A “mountain” of rubbish has been dumped in the middle of a residential street.
Residents of James Street, Preston, have united in uproar at the flytipping on a piece of grass and wasteland near the road’s junction with Mellor Place.
Councillor Yakub Patel said: “I went on holiday for a couple of weeks, and came back to lots and lots of complaints about this fly-tipping problem.
“I went down to the piece of land and was shocked about the amount of rubbish that had just been dumped.
“There’s loads of the stuff, all in black bags.
“It’s not just terrible, it’s shock horror stuff, and it’s in the middle of the street, right opposite a block of flats for elderly people.
“When the weather warms up it will really start to stink, and will attract rats. It’s really awful.
“And it’s such a shame, because only 20 or 30 yards away is a back alley that’s recently won an award for cleanliness.”
Problems on the land, which is fenced off and privately owned, have been reported to Preston Council by Coun Yakub, who is keen to put an end to situation.
He added: “I want this cleaning up as soon as possible, because I don’t want people thinking that this is an acceptable thing to do.”
Preston Council said that it had been aware of the case for sometime, but it was “not straight froward”, due to the land being privately owned, dangerous, and with poor access.

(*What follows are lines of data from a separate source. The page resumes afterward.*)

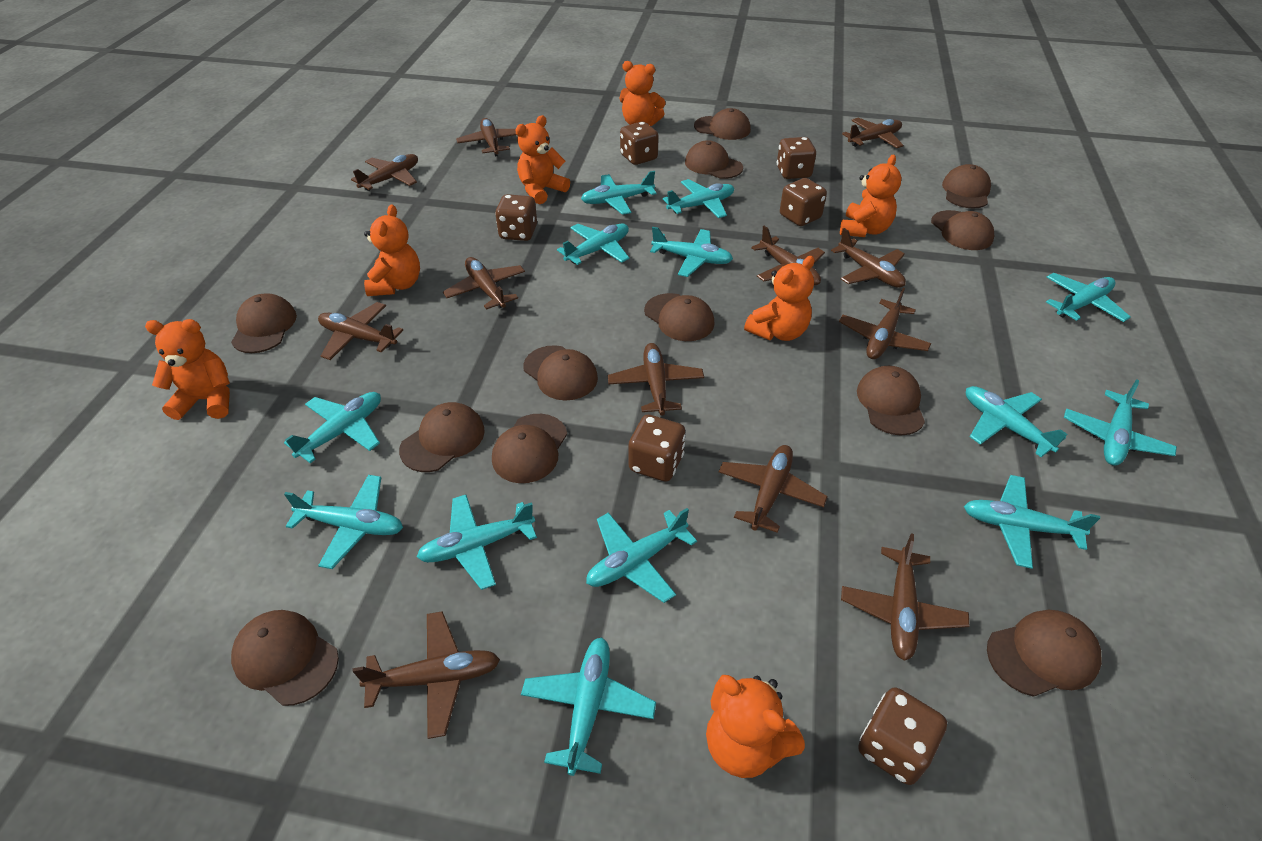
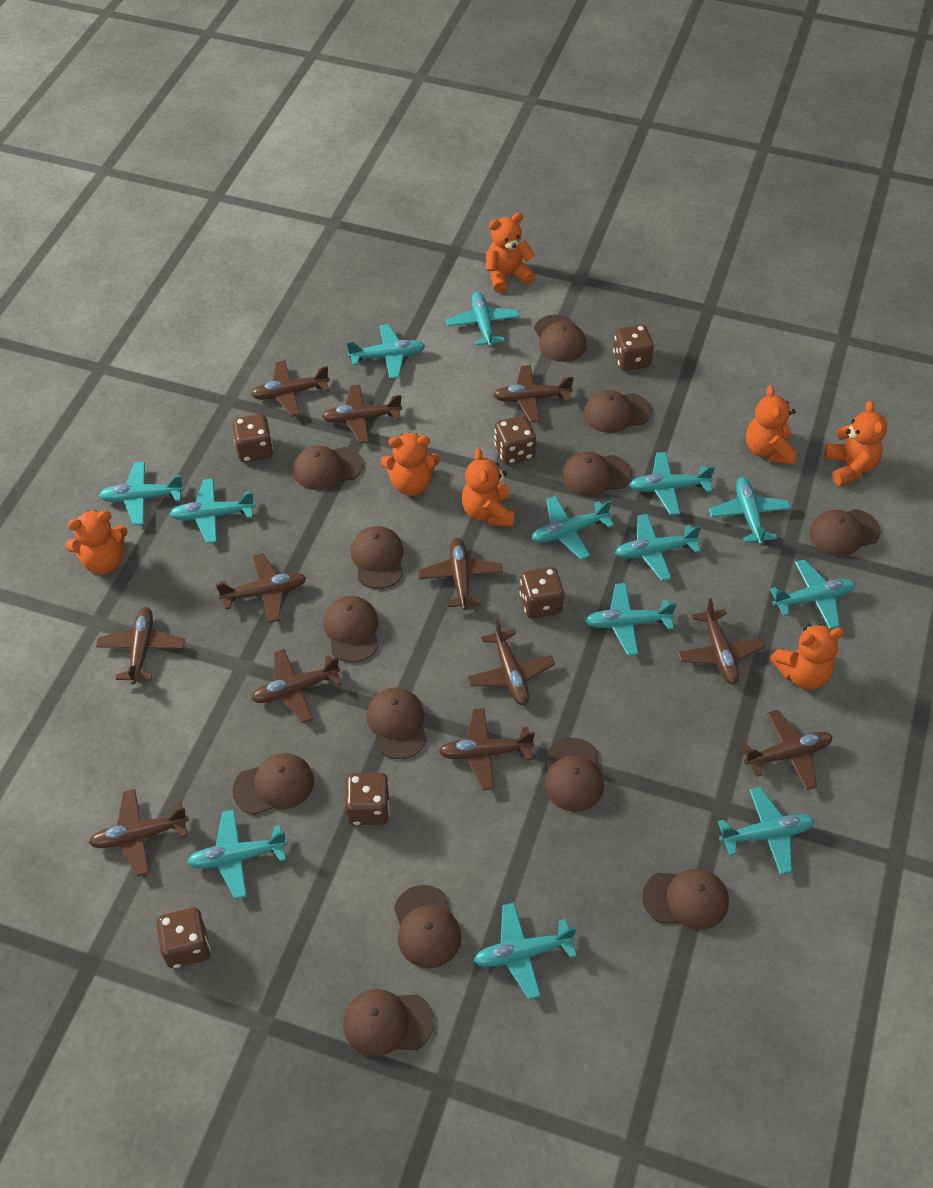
brown cap: 12 -> 13

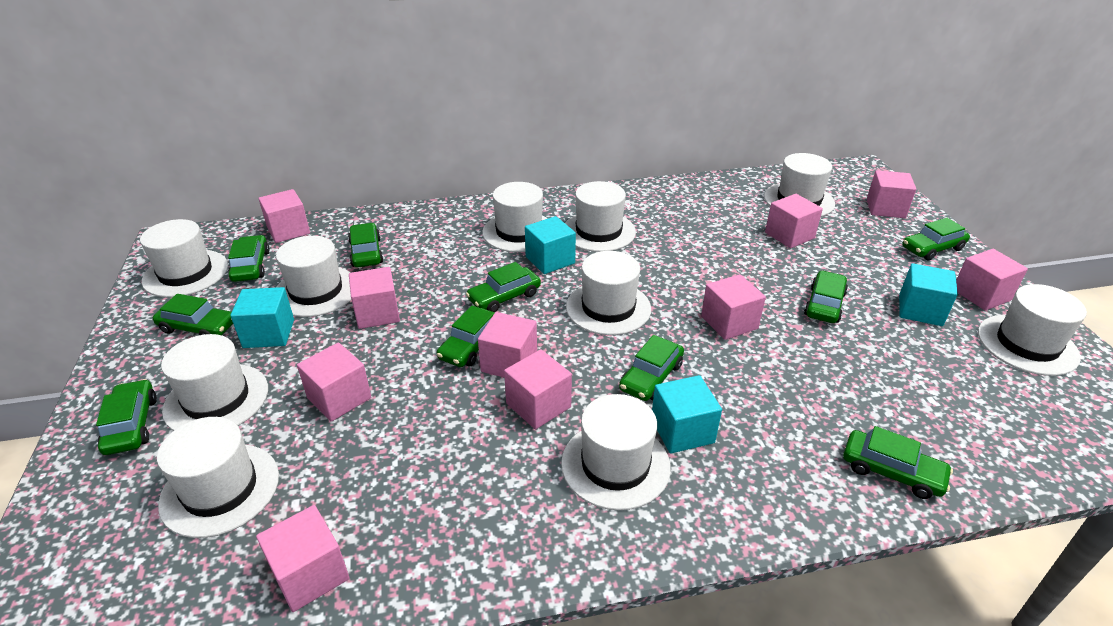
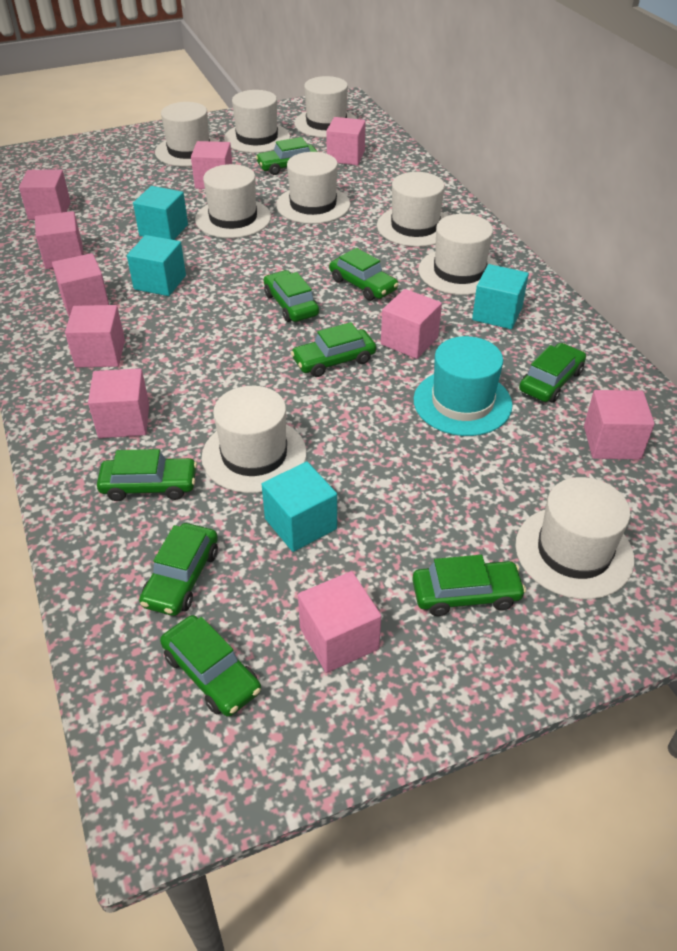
green car: 10 -> 9
turquoise hat: 0 -> 1
white hat: 10 -> 9

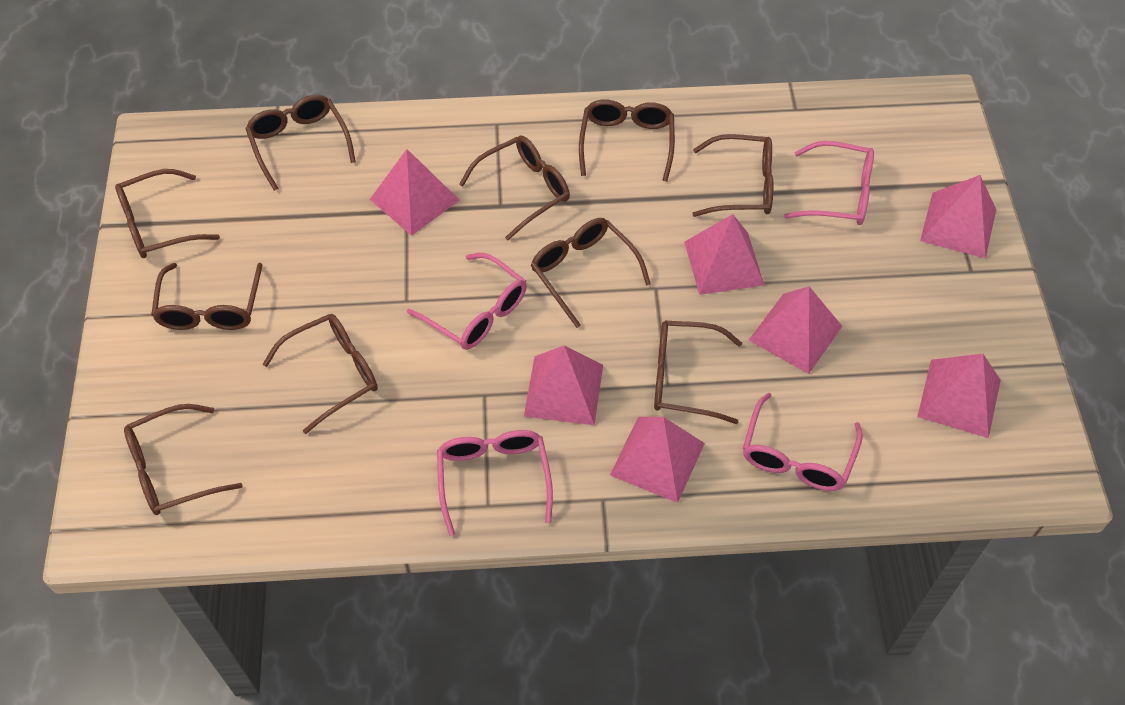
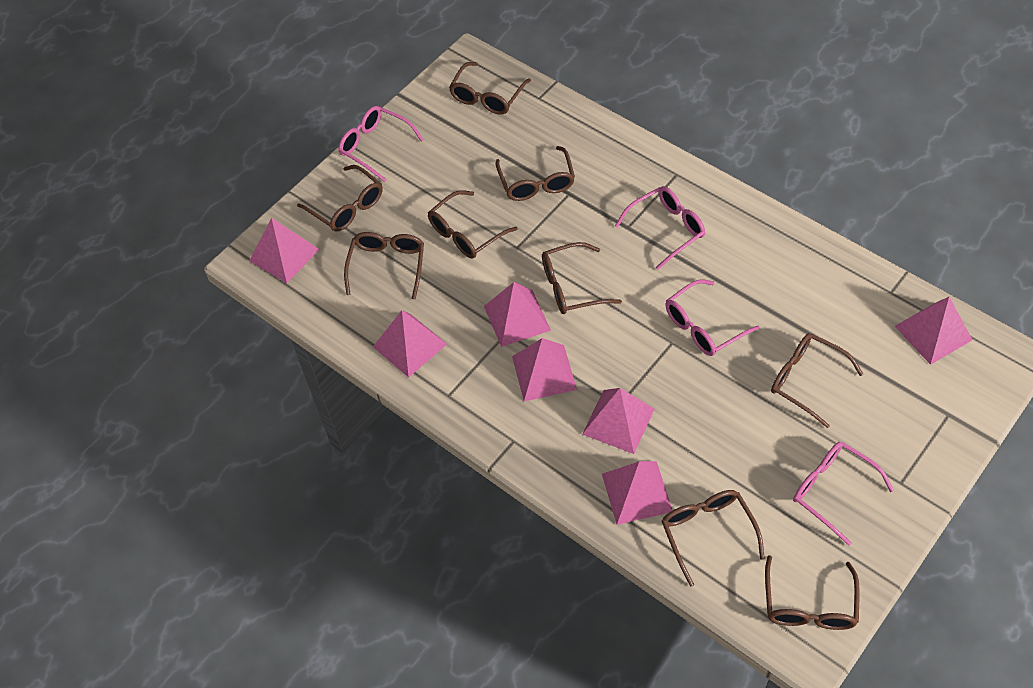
brown glasses: 10 -> 9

Preston Council is only responsible for the clearing of fly-tipped materials from the highway and public land.
If fly-tipping occurs on private land it is the responsibility of the landowner to remove it.
If someone is caught fly-tipping, or if waste from their premises is found fly-tipped they can be fined up to £50,000 or face possible imprisonment.
Recently, Preston Council successfully prosecuted Sean Whitham of Hathaway Road, Fleetwood, who pleaded guilty at Preston Magistrates after being charged with fly tipping, two counts of illegal waste carrying and giving false details to a scrap yard.
He received a 12-month conditional discharge and was ordered to pay £500 for clean up costs and investigation and legal costs.
Incidents of flytipping have increased across the Lancashire County Council area.
New reports have shiown that from 22,232 in 2009/10 to 22,978 in 2010/11, according to the latest figures available.
Preston saw a decrease in that period, down from 3,371 to 2,613.
Chorley noted an increase and council bosses there have blamed the recession for residents and businesses being less inclined to pay for bulky waste collection, a service many councils charge for.